ECEESPE2025 ePoster Presentations Growth Axis and Syndromes (132 abstracts)
1Endocrinology and Diabetology Unit, Meyer Childrens Hospital IRCCS, Florence, Italy; 2Health Sciences Department, University of Florence, Florence, Italy; 3Medical Genetics Unit, Meyer Childrens Hospital IRCSS, Florence, Italy; 4Department of Pediatric Cardiology, Meyer Hospital IRCCS, Florence, Italy; 5Department of Experimental and Clinical Biomedical Sciences "Mario Serio", Università degli Studi di Firenze, Florence, Italy; 6Department of Clinical and Experimental Medicine, University of Florence and Meyer Childrens Hospital IRCCS, Florence, Italy; 7Molecular Genetics and Functional Genomics, Bambino Gesù Childrens Hospital, IRCCS, Rome, Italy
JOINT2293
Introduction: Growth hormone (GH) insensitivity (GHI) results from a spectrum of abnormalities in the action of GH, presenting clinically as either mild short stature with normal physical appearance or severe dysmorphic short stature. In Noonan syndrome (NS) variable GHI has been reported, especially in individuals with PTPN11 mutations. However, limited data are available on LZTR1 mutations.
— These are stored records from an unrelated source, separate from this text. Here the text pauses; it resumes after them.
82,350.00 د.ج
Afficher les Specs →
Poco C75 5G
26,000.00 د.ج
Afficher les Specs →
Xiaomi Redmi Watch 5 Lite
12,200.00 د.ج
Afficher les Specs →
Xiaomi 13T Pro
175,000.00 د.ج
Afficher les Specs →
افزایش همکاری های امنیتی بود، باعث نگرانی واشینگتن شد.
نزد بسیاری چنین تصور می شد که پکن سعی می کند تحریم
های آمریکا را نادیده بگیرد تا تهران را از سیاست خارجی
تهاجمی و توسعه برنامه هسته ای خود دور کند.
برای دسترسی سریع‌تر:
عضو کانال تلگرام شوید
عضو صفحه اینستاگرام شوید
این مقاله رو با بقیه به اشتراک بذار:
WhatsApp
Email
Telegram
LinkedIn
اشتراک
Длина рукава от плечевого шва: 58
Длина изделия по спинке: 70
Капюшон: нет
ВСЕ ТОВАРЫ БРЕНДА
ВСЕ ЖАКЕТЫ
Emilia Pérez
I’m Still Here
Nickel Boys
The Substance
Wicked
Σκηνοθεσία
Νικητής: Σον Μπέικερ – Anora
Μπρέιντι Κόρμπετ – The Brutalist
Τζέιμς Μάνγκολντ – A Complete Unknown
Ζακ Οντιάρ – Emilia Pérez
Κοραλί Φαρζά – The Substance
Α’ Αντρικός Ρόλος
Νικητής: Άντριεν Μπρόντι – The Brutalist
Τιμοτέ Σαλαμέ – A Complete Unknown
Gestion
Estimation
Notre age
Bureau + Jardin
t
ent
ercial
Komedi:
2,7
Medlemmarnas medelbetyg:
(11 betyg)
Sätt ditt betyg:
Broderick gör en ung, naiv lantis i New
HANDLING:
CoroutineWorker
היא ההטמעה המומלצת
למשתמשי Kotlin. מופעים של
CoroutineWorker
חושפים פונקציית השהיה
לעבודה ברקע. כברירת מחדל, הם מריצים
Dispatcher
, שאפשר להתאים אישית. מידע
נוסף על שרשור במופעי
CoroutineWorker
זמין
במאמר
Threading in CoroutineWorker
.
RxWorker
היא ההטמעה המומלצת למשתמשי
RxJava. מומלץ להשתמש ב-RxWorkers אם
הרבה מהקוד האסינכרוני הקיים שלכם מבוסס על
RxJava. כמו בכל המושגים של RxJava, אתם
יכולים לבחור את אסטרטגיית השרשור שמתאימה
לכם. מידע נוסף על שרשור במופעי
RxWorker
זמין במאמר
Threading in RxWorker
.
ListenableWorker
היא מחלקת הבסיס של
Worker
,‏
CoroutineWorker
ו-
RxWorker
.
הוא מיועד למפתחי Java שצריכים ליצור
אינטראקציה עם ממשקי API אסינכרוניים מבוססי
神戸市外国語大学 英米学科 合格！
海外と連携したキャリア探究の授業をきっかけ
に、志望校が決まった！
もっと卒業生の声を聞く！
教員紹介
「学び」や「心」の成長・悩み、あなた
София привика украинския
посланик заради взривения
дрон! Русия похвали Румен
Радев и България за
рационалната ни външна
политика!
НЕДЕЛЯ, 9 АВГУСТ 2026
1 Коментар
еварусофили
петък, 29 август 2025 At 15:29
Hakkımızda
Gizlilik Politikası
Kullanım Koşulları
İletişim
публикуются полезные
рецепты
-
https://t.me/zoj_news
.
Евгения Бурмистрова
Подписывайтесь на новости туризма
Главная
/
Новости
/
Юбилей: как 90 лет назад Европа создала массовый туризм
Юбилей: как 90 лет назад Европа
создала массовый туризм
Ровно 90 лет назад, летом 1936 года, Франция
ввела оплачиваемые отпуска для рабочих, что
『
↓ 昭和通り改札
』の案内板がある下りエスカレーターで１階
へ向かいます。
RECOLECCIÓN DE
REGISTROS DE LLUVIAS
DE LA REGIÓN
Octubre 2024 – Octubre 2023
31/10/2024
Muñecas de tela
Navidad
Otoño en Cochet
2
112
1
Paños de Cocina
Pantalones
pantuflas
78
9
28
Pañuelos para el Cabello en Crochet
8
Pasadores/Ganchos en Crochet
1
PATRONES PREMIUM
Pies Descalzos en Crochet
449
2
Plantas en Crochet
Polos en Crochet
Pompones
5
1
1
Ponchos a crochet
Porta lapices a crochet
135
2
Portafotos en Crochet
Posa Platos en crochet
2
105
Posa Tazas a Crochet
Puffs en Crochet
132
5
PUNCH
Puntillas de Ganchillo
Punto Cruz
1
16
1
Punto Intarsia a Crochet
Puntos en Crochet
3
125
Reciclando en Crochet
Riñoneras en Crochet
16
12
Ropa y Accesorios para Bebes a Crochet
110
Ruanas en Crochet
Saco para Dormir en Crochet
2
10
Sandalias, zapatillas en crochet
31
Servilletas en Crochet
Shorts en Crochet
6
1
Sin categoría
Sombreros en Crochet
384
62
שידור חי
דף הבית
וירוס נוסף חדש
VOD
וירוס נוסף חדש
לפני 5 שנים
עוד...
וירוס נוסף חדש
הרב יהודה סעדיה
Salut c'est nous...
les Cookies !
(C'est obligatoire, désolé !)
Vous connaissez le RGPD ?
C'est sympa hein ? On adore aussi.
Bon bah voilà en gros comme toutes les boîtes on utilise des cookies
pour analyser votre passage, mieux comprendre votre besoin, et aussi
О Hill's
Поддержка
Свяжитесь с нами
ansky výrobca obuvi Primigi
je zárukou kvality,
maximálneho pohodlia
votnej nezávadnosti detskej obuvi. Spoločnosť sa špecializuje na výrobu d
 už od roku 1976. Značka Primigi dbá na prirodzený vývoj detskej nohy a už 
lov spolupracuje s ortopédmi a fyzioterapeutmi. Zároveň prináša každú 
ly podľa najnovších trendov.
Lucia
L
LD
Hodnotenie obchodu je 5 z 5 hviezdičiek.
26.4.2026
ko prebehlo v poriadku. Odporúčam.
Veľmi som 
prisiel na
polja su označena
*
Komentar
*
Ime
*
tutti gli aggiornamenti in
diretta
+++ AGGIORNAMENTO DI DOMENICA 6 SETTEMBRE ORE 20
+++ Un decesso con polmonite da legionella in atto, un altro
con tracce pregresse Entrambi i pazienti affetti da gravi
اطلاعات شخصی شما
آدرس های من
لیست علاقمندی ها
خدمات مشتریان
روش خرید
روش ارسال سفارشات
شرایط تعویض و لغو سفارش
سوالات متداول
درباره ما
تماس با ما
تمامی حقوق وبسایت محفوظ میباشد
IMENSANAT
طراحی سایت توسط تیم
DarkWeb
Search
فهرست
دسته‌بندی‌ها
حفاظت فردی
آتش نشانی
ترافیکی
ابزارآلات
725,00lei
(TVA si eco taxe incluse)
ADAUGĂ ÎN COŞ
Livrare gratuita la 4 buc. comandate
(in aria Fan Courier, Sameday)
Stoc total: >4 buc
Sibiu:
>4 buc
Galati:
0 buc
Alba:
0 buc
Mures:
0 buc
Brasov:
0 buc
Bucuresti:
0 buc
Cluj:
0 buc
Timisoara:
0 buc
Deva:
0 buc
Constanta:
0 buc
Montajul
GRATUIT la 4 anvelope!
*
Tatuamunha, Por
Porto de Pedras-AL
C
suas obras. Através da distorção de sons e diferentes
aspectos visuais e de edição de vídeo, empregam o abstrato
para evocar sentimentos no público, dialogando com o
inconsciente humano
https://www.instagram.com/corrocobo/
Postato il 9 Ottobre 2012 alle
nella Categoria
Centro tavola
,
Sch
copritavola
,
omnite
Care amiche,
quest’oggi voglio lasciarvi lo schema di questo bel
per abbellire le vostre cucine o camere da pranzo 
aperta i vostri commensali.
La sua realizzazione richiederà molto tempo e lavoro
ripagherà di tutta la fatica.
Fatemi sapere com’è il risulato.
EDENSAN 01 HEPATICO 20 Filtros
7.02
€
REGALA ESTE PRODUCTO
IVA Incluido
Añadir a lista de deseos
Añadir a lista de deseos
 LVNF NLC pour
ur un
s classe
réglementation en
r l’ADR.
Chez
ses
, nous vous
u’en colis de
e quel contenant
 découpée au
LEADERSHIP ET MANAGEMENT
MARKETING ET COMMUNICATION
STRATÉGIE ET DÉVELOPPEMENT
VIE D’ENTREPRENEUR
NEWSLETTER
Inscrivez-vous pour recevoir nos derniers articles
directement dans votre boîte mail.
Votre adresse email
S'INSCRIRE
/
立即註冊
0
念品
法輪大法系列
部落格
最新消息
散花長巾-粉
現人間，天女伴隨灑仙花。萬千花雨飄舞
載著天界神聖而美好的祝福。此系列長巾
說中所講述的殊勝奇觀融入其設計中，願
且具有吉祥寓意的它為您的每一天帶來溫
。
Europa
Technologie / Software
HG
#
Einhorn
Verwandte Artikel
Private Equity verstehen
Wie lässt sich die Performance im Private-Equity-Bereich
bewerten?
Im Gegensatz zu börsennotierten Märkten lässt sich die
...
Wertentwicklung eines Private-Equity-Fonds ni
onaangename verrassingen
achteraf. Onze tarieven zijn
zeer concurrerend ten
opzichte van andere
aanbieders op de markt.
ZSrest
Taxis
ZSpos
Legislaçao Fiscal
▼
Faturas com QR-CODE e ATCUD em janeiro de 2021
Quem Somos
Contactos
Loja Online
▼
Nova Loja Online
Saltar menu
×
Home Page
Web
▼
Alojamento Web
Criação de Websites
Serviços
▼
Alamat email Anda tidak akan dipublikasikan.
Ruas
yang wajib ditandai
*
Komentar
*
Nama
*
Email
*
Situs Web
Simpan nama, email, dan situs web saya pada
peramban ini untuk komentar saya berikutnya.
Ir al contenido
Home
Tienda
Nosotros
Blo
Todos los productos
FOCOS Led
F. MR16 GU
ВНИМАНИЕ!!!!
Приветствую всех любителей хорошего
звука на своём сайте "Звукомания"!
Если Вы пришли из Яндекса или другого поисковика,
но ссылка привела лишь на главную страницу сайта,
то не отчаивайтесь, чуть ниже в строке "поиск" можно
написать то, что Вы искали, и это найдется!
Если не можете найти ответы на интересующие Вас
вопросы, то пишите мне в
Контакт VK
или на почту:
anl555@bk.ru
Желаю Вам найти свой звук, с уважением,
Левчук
Case report: A 1.8-year-old male patient was referred to our Pediatric Endocrinology Unit for growth failure. His length was 80.5 cm (-1.3 SDS), and height velocity was significantly reduced (-1.8 SDS). The patient was born at 38+2 weeks of gestation following a pregnancy complicated by polyhydramnios in the 3rd trimester. Prenatal echocardiography revealed hypertrophy of the septum and right sections of the heart. At birth, his weight and length were adequate (3600 g and 53 cm, respectively). On the first day of life, he experienced a Sudden Unexpected Postnatal Collapse (SUPC). Postnatal cardiological evaluation confirmed hypertrophic cardiomyopathy with associated electrocardiographic abnormalities. Clinically, the patient exhibited features suggestive of RASopathy, therefore a genetic evaluation was performed. During the follow-up for growth failure, laboratory investigations revealed markedly reduced levels of IGFBP-3 (0.61 mg/L; range 1.20 - 3.30) and IGF-1 (13 ng/ml; range 18-156). Abdominal ultrasound was normal. Blood tests showed an increased INR (1.37, range 0.92-1.14) and reduced prothrombin time (64%, range 70-100). Cranial MRI was unremarkable. An arginine test was performed and revealed normal GH peak (14.60 ng/ml) with persistently significantly reduced IGF-1 and IGFBP-3 levels. Genetic analysis identified a heterozygous mutation in the LZTR1 gene (variant c.734G>A, p.Gly245Glu), classified as pathogenic and associated with NS.
Conclusions: This case confirms that some LZTR1 mutations can be associated with GHI. However, biallelic LTZR1 variants have been reported linked with GH deficiency (GHD). The molecular mechanisms causing GHI or GHD in LTZR1 remain unclear. An accurate auxological and biochemical evaluation is essential to distinguish these two conditions and establish a correct work-up and follow-up, as well as an adequate treatment strategy.